At my blogs I’m writing for the self-aware who are mature enough to handle an insult, or smack down, now 'n then - because that’s what they’ll have to learn to deal with if entering that arena. I’m writing for those interested in learning how to take those tactical, but phony contrarian smack downs, and flip them into educational moments.

We have a cataclysm smack down heading society’s way. After the dust settles, and the proverbial ‘we’ will awake to a much leaner population and a more challenging global climate regime, and changing environment, and local living. Those who had the right stuff will have only made it because of a stone cold understanding of science and the facts as Earth dictates them, the delusionals won’t survive, nor would they want to. Nor would I, for that matter. In the end, sometimes death is a blessing.

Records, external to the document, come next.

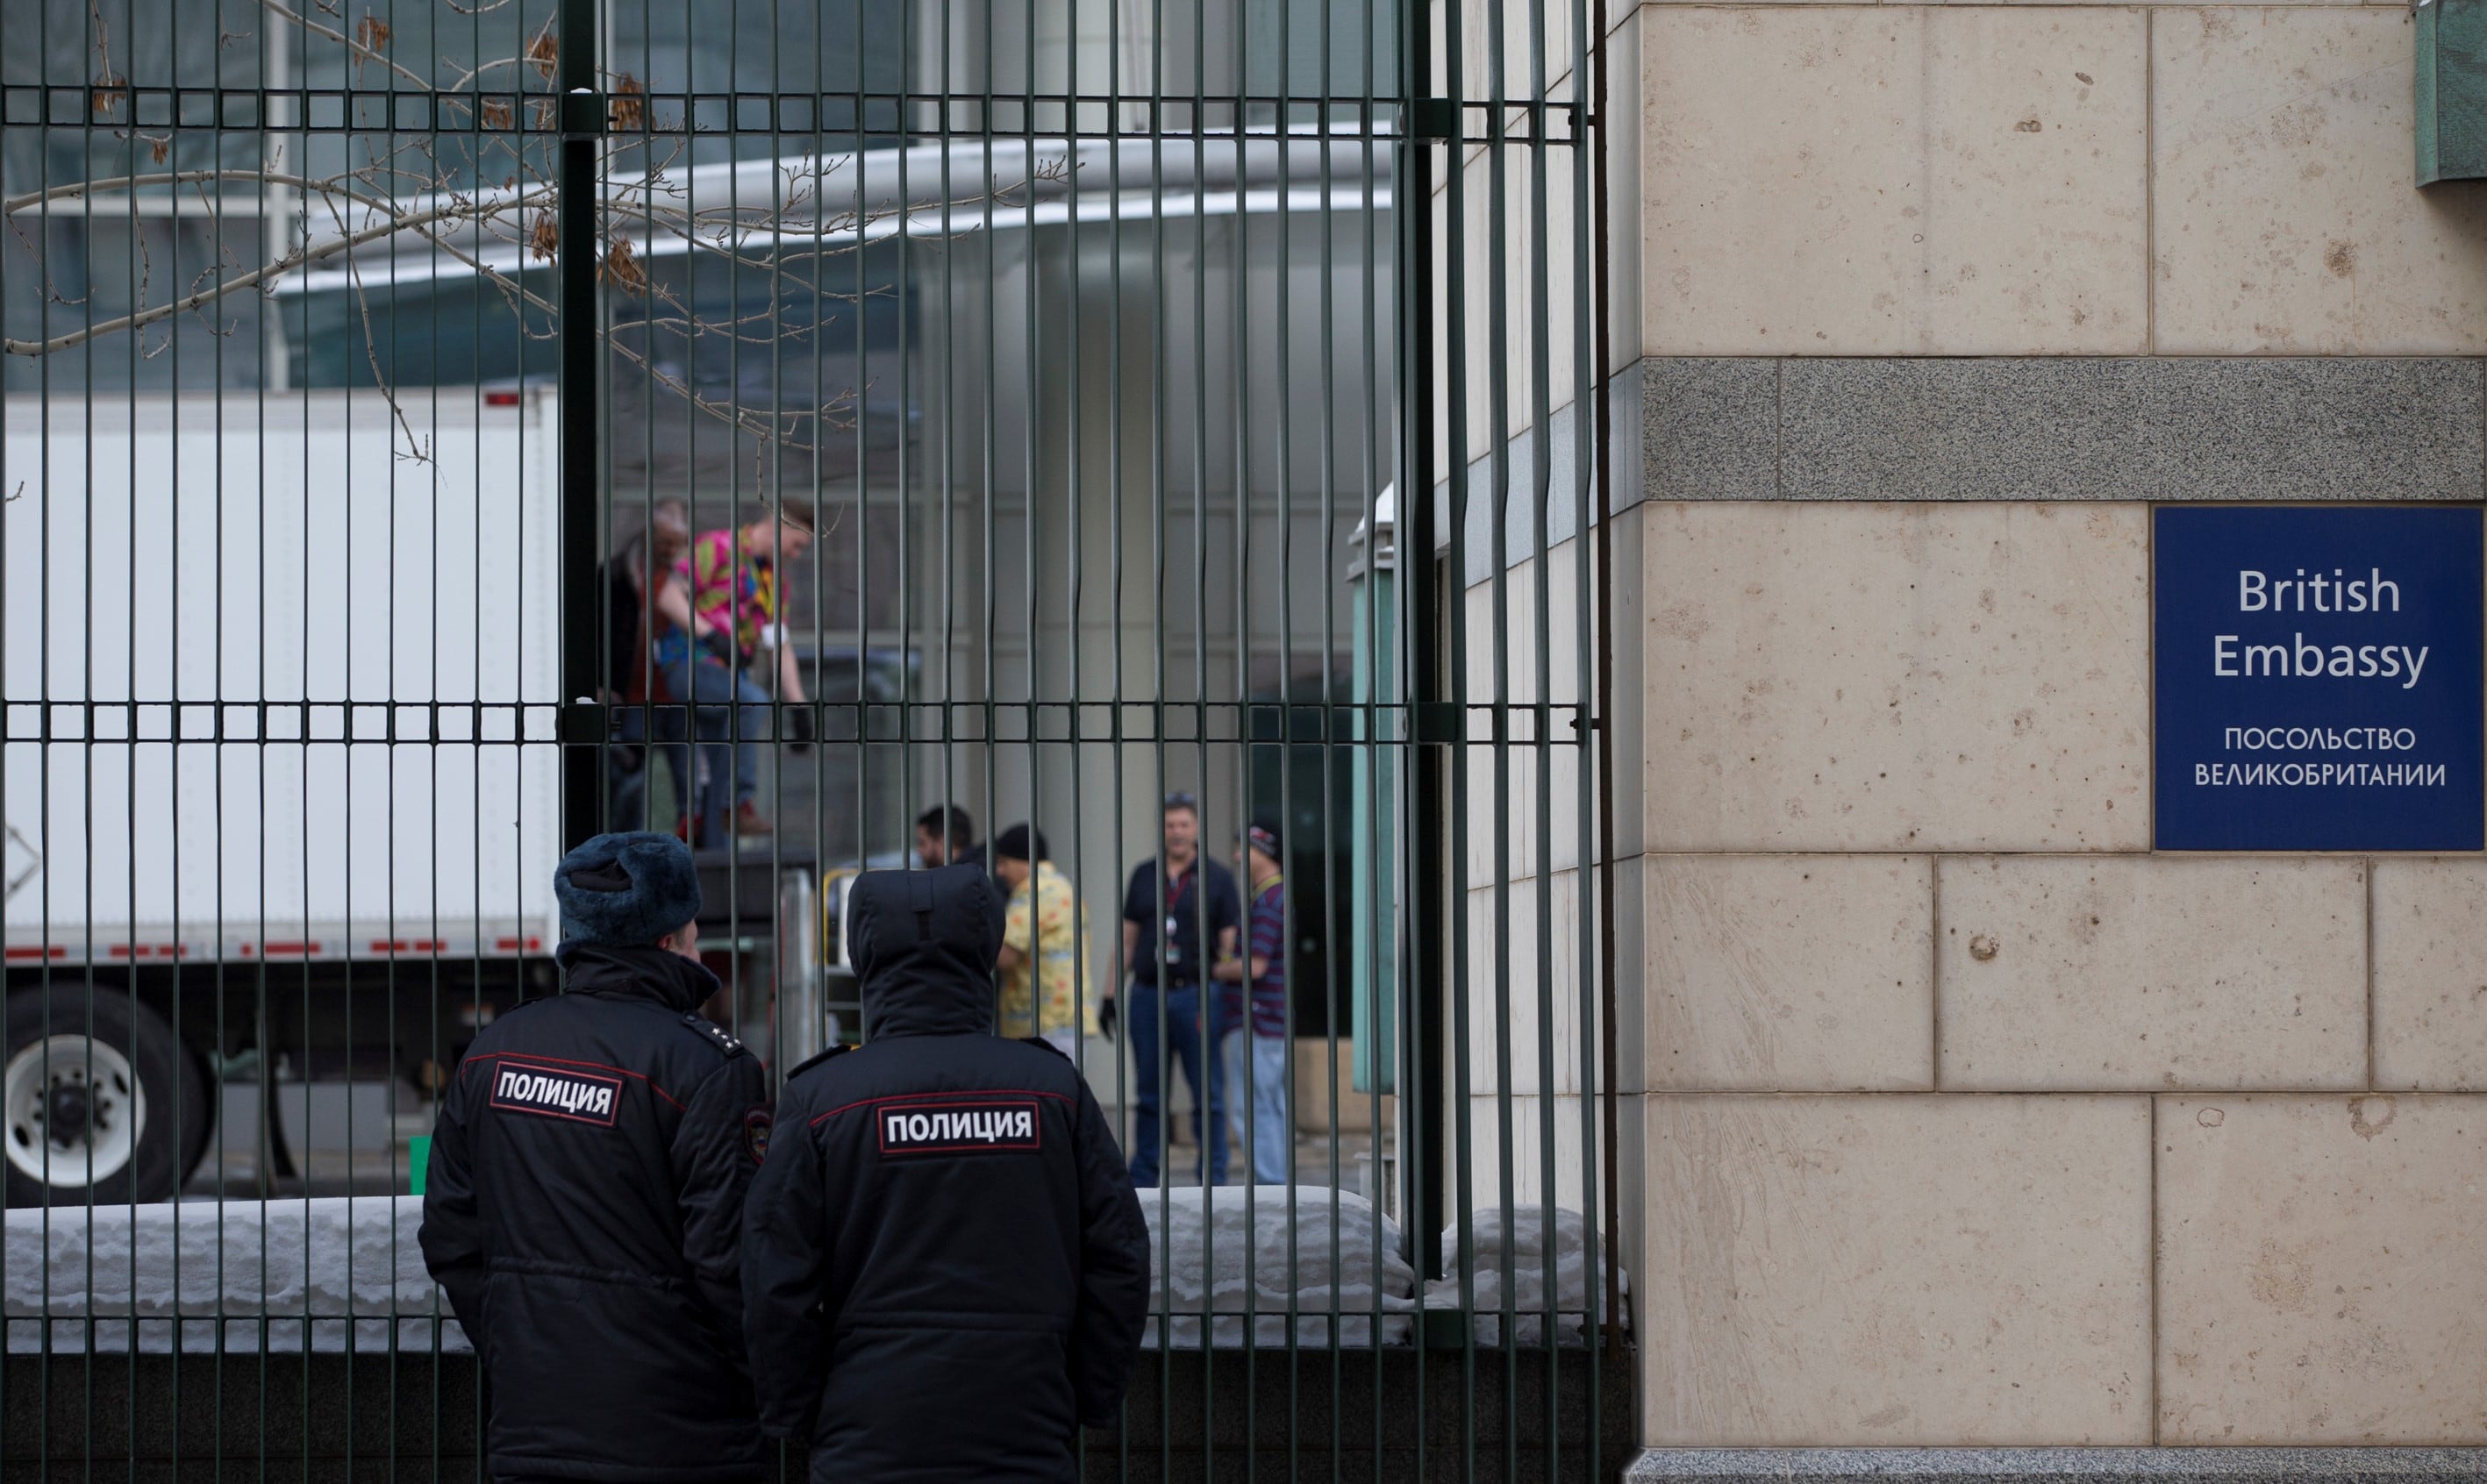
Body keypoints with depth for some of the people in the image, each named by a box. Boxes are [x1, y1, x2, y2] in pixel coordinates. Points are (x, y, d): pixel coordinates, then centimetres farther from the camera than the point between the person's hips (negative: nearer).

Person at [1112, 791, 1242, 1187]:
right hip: (1148, 995, 3)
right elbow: (1127, 939, 15)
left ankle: (1213, 1181, 2)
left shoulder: (1216, 879, 3)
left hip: (1196, 995, -3)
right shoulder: (1144, 876, 12)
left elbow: (1229, 944, 1)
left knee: (1208, 1094, -2)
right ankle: (1141, 1183, 13)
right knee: (1148, 1095, 8)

Humans have the ability to do great things, but so far it’s all been dedicated mainly to consumption and destruction and playing endless games of power lust and conspicuous gluttony - while willfully ignore the planet that we depend upon. Or playing wannabe. Those days are coming to a close. I don’t know precisely when, but I know we keep getting closer and increasing our speed. Trust me, you don’t want to hear about the state of our global climate, and that system carries an awful lot of momentum, it’s outrageously depressing. Well, thanks for the ramble Lausten.

 

 

At least that was balanced. A good start. Got a little ugly near the end there. I knew why abortion had become the “greatest of all sins” before the internet. I thought that was pretty well known. Knowing it takes away from there being something wrong with the person who holds the belief, to understand that, like most irrational beliefs, it was in some powerful person’s interest to create the divisiveness.

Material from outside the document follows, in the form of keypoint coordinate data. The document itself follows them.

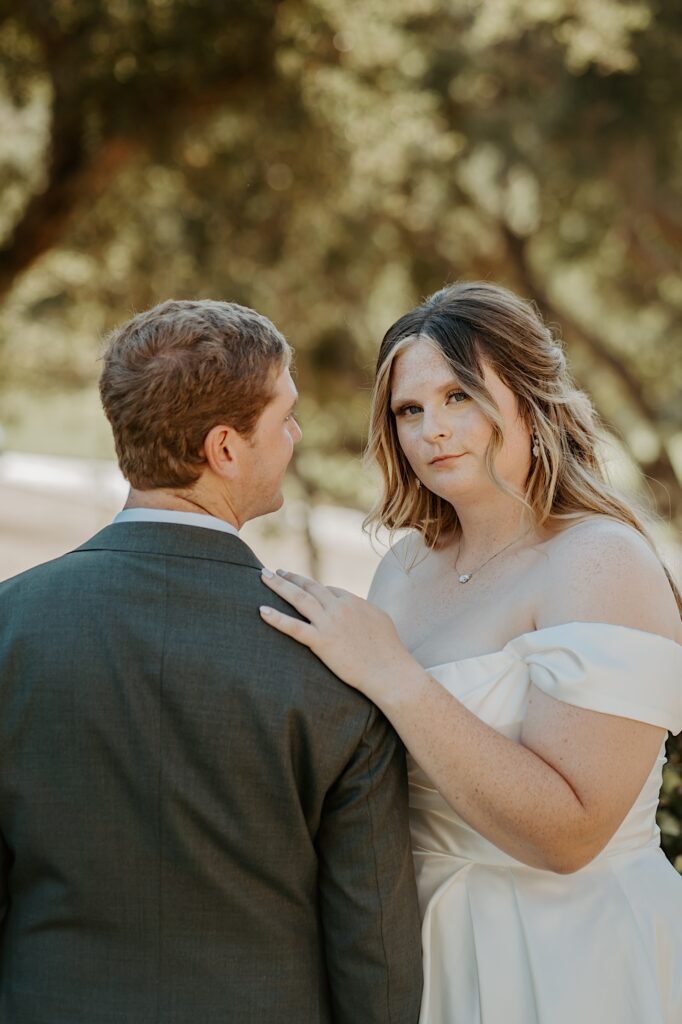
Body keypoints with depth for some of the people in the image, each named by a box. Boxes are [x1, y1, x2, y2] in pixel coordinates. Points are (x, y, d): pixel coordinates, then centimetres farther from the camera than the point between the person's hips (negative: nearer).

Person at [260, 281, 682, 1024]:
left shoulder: (602, 565, -17)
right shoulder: (407, 564, 4)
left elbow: (566, 833, -25)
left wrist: (391, 676, -28)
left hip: (570, 957, -6)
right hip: (424, 943, 7)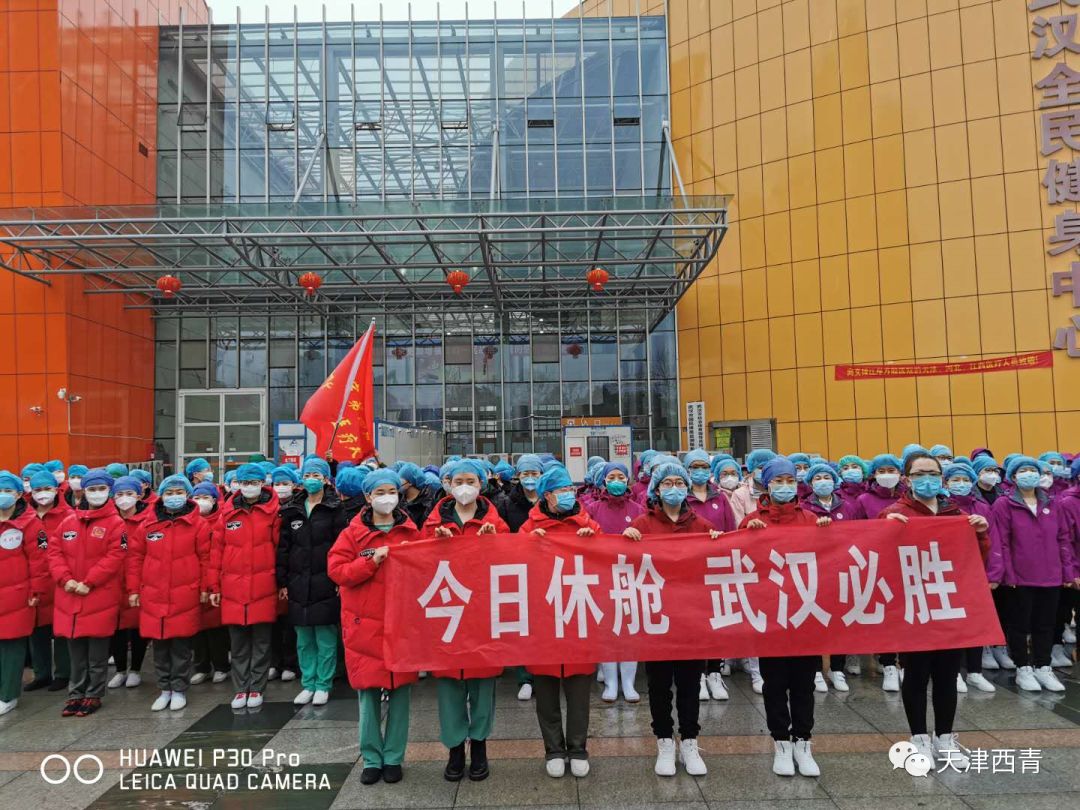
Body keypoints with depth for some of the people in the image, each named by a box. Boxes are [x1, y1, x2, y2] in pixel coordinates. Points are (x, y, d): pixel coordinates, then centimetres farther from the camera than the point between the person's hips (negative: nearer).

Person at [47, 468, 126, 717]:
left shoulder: (115, 523, -5)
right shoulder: (68, 522, 10)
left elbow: (115, 557, -12)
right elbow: (54, 552, 8)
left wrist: (88, 582, -17)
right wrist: (65, 579, -8)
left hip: (100, 597, -4)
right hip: (69, 596, 4)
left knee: (97, 651, 4)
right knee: (75, 650, 13)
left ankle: (93, 695, 16)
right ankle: (76, 694, 25)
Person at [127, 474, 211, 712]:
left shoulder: (198, 524, -2)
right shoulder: (148, 525, 6)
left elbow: (205, 558, -2)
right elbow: (135, 557, 9)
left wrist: (205, 588, -4)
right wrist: (133, 590, 6)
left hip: (184, 596, -3)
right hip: (153, 596, 3)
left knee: (181, 645, 5)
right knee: (160, 646, 11)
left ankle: (179, 690, 17)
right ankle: (165, 689, 25)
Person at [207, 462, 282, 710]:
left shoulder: (272, 511, -2)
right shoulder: (228, 512, 4)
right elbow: (216, 549, 7)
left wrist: (282, 581, -4)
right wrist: (214, 586, 5)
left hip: (263, 588, -2)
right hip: (233, 588, 2)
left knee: (261, 641, 7)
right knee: (238, 642, 11)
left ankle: (257, 688, 19)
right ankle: (241, 688, 22)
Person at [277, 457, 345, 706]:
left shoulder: (334, 509, -1)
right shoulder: (292, 510, 9)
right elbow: (283, 547, 10)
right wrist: (283, 581, 5)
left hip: (325, 583, -4)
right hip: (298, 584, 4)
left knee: (325, 637, 2)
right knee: (304, 639, 11)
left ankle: (323, 685, 15)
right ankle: (308, 684, 22)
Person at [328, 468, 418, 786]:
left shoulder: (411, 532, 5)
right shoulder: (353, 533, 1)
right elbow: (336, 570, -8)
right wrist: (372, 560, -17)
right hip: (365, 624, -1)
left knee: (400, 691, 6)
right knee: (368, 692, 4)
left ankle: (393, 757, 20)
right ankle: (372, 758, 18)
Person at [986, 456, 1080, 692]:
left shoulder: (1051, 504, 9)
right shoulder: (1004, 505, -6)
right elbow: (999, 542, -10)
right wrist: (996, 574, -15)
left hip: (1050, 576, 4)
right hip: (1019, 577, -4)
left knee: (1046, 624, 12)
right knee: (1020, 624, 6)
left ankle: (1043, 667, 25)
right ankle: (1023, 669, 18)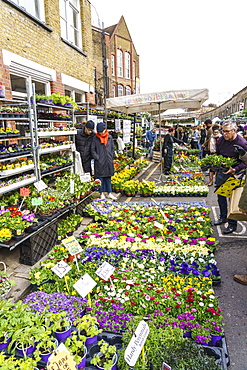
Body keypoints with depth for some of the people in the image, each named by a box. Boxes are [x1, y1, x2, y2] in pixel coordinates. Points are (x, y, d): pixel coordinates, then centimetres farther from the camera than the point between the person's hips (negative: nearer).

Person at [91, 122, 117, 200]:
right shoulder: (95, 138, -1)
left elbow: (112, 148, 12)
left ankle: (109, 193, 20)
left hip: (108, 161, 3)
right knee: (100, 178, 3)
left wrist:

IDK, maybe it was after the internet, but I know it was related to Christianity. Before the 60’s, the majority of parents did not want their children marrying outside of their denomination, THEIR DENOMINATION, not nationality, not Muslim vs Christian, not skin color, Protestants didn’t want their daughters marrying Catholics, Baptists didn’t like Methodists. People didn’t say “I’m a Christian”, they said, “I’m an Episcopalian”. This made it hard to get them to vote as a block. I don’t know who figured it out, but some rich politicians looked for issues and tested them out, and found abortion was a perfect emotional trigger, one that had the Biblical backing (which you can find for anything) and they started making sure everyone running for office stated their stance on abortion.

Not sure how facebook links will work for you. If you can’t view this, let me know. It’s a year old, so it’s probably out there somewhere else.

It talks about Piketty’s book and most people don’t understand that the “middle” is the middle of those who vote, which is hardly anyone from the extremes. Trump got just enough of those in the right places to win. Biden is a one-off in my opinion, only winning because more moderate voters turned out against Trump. We still need people who are “far Left” on that middle area. I believe it represents the majority better. The video shows the picture better than I can describe it, and gives good context and data to back it up.